Kasus Baiq Nuril bukanlah satu-satunya kasus saat korban pelecehan seksual justru menjadi terpidana dan dihukum. Menurut catatan MaPPI-FHUI, masih ada beberapa kasus lain di mana korban yang seharusnya dilindungi oleh negara justru menjadi terpidana dalam kasus lainnya, semata-semata karena perbuatannya memenuhi unsur kesalahan di dalam suatu undang-undang.
Kasus Baiq Nuril bukanlah satu-satunya kasus saat korban pelecehan seksual justru menjadi terpidana dan dihukum.
Misalnya, WA di Muara Bulian dan BL di Jakarta Selatan, korban pemerkosaan yang divonis bersalah pada tingkat pengadilan negeri karena dituduh melakukan pengguguran kandungan, padahal merupakan korban pemerkosaan.

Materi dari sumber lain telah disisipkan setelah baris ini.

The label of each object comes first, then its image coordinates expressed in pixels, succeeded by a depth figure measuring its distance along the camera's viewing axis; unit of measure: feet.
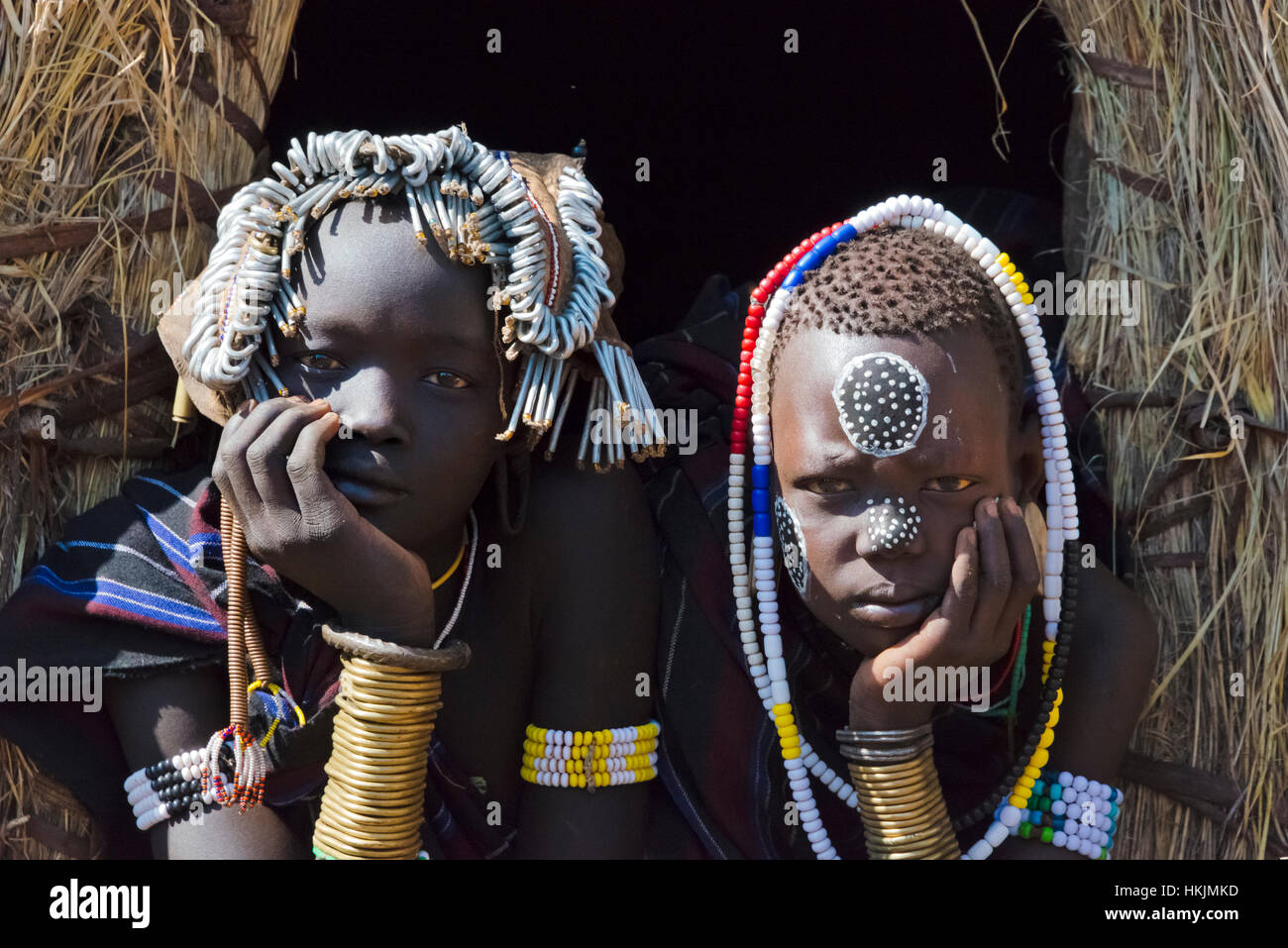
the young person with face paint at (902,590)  6.70
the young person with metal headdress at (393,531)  6.65
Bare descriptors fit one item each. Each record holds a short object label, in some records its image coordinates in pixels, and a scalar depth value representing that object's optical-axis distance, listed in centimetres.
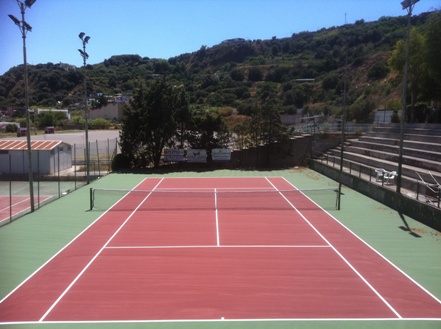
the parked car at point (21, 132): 6184
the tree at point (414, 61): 3450
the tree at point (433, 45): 3022
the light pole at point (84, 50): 2636
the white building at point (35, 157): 3052
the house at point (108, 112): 9032
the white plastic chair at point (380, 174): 2315
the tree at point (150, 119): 3391
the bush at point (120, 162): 3412
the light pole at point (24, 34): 1598
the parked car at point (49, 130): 6800
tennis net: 2088
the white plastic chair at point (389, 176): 2366
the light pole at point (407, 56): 1840
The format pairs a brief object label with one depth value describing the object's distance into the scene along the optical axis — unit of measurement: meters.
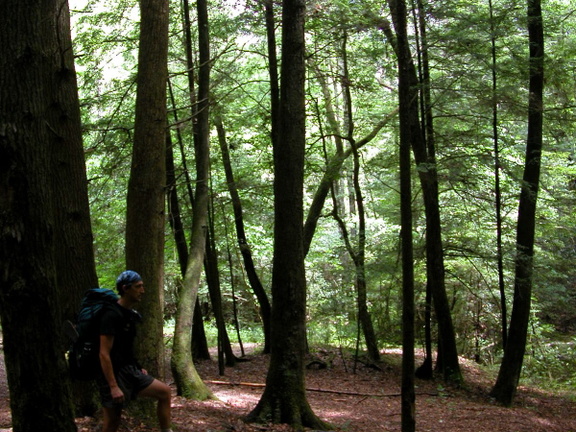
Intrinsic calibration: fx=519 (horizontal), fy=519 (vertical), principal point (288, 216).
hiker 4.04
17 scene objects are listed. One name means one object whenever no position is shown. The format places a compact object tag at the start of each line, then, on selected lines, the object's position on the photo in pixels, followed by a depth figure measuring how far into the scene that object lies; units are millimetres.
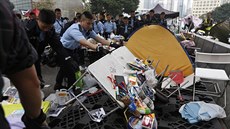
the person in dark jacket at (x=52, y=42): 2227
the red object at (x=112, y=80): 2040
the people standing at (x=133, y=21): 7748
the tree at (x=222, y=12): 37747
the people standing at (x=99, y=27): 7076
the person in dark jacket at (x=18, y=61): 451
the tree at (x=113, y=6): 23720
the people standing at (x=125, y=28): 7425
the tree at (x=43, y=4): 18026
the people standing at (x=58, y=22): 5513
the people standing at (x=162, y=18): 7637
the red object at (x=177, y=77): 2853
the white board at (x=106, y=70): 1912
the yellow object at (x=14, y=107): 1800
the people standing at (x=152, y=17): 7847
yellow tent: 3199
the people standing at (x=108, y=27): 7670
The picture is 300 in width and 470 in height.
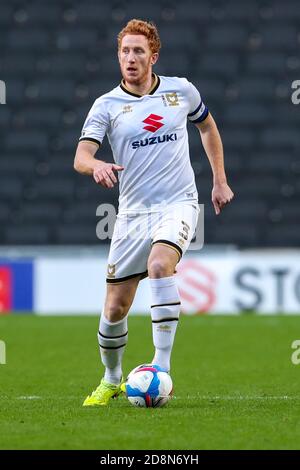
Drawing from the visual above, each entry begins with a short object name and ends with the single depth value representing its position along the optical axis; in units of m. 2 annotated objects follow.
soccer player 13.59
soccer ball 12.80
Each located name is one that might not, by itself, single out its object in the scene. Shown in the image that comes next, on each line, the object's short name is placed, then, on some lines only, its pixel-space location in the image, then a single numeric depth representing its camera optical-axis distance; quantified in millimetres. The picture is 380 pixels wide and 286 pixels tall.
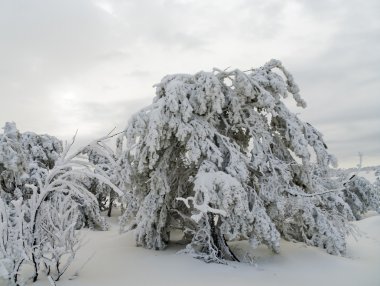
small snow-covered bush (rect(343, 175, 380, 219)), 25984
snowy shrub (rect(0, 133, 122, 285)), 6285
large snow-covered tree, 9133
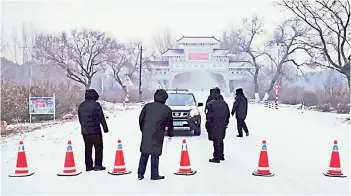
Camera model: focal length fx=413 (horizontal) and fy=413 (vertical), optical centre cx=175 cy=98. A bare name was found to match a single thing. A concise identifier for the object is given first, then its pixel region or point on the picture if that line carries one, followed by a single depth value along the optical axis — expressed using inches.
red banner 2635.3
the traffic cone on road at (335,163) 318.7
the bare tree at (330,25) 825.5
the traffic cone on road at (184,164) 318.8
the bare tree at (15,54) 2920.8
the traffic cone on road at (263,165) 317.4
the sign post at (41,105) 727.7
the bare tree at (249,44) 2193.7
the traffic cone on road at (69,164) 316.5
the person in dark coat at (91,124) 324.2
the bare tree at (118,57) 1894.7
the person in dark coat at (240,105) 535.2
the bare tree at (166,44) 3314.5
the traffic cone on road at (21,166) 317.1
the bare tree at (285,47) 1819.6
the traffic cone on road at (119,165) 319.3
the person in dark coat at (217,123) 370.6
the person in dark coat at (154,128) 293.4
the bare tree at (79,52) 1785.2
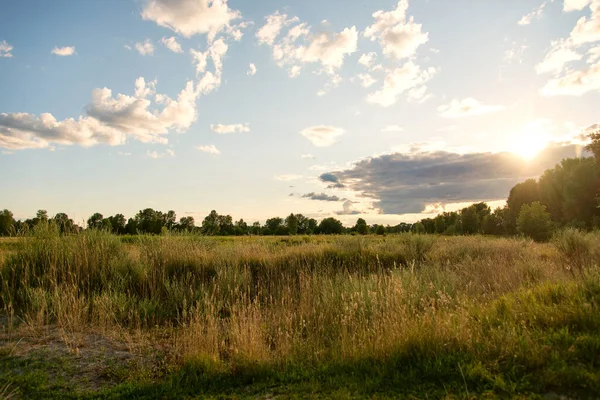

Seperti diberitakan, Presiden Joko Widodo memberikan amnesti kepada Baiq Nuril pada 29 Juli 2019. Baiq Nuril adalah korban pelecehan seksual yang diduga dilakukan oleh kepala sekolah tempatnya mengajar. Kasus hukum Baiq Nuril berawal tahun 2015 ketika dia dituduh menyebarkan konten pornografi dan didakwa melanggar UU ITE. Namun, Pengadilan Negeri Mataram membebaskannya. Jaksa mengajukan kasasi dan MA memvonisnya bersalah dengan hukuman pidana enam bulan penjara dan denda Rp 500 juta.
Nuril mengajukan PK, tetapi ditolak MA. Dia kemudian memohon amnesti kepada Presiden dan dikabulkan Presiden. Pemberian amnesti tersebut, menurut anggota Komisi Nasional Antikekerasan terhadap Perempuan, Sri Nurherwati, merupakan sejarah karena Presiden peduli dengan ketidakadilan berbasis jender.
Karena itu, dia berharap, RUU Penghapusan Kekerasan Seksual harus menjadi payung hukum yang akan menyetarakan posisi perempuan dan anak sebagai kelompok rentan korban kekerasan seksual.